Still, it was not the end of civil engineering with atomic bombs worldwide. In contrast to the United States, which detonated 27 “peaceful” nuclear explosions, the Soviet Union —with its expansive territory and many of its neighbors unlikely to complain—set off more than 100, not all of them experimental. Some were used to create underground reservoirs, others to extinguish fires at oil and gas wells, and a few to create a canal between the Kama and Pechora Rivers. (The canal filled with debris and never opened.) Use of the atom bomb as a landscaping tool did not end until the late 1980s, near the end of communist rule.

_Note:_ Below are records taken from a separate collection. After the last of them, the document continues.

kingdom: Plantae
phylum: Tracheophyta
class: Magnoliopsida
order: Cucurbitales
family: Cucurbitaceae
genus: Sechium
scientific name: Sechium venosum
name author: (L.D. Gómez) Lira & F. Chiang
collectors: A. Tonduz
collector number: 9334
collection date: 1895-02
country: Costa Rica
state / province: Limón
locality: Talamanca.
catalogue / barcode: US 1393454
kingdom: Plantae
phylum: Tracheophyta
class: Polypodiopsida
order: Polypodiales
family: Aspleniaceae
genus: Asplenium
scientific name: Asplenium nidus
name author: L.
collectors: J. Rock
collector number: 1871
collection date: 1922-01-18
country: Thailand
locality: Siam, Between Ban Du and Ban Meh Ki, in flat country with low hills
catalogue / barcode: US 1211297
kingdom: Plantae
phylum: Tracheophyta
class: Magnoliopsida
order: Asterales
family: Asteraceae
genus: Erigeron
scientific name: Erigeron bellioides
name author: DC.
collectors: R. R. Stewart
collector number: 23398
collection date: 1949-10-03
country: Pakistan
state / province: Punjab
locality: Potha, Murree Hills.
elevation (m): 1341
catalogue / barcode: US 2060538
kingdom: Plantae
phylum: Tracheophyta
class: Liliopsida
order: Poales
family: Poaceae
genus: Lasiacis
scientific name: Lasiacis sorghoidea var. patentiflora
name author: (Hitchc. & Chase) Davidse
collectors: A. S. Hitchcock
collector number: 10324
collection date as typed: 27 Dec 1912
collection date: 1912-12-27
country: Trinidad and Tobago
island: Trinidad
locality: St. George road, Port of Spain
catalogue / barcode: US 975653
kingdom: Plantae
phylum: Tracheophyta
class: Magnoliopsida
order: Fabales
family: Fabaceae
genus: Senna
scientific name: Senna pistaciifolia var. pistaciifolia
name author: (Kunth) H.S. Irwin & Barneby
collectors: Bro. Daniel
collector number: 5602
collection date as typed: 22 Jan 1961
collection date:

By that time the United States was well on its way to giving up the Panama Canal, which President Jimmy Carter had signed over to Panama in a 1977 treaty. In 1999, following a long period of transition, the waterway became purely a Panamanian operation. Despite the limitations and vulnerabilities that were identified more than a century ago, it continues to function smoothly, handling about three dozen ships a day. There is no talk of building a sea-level canal.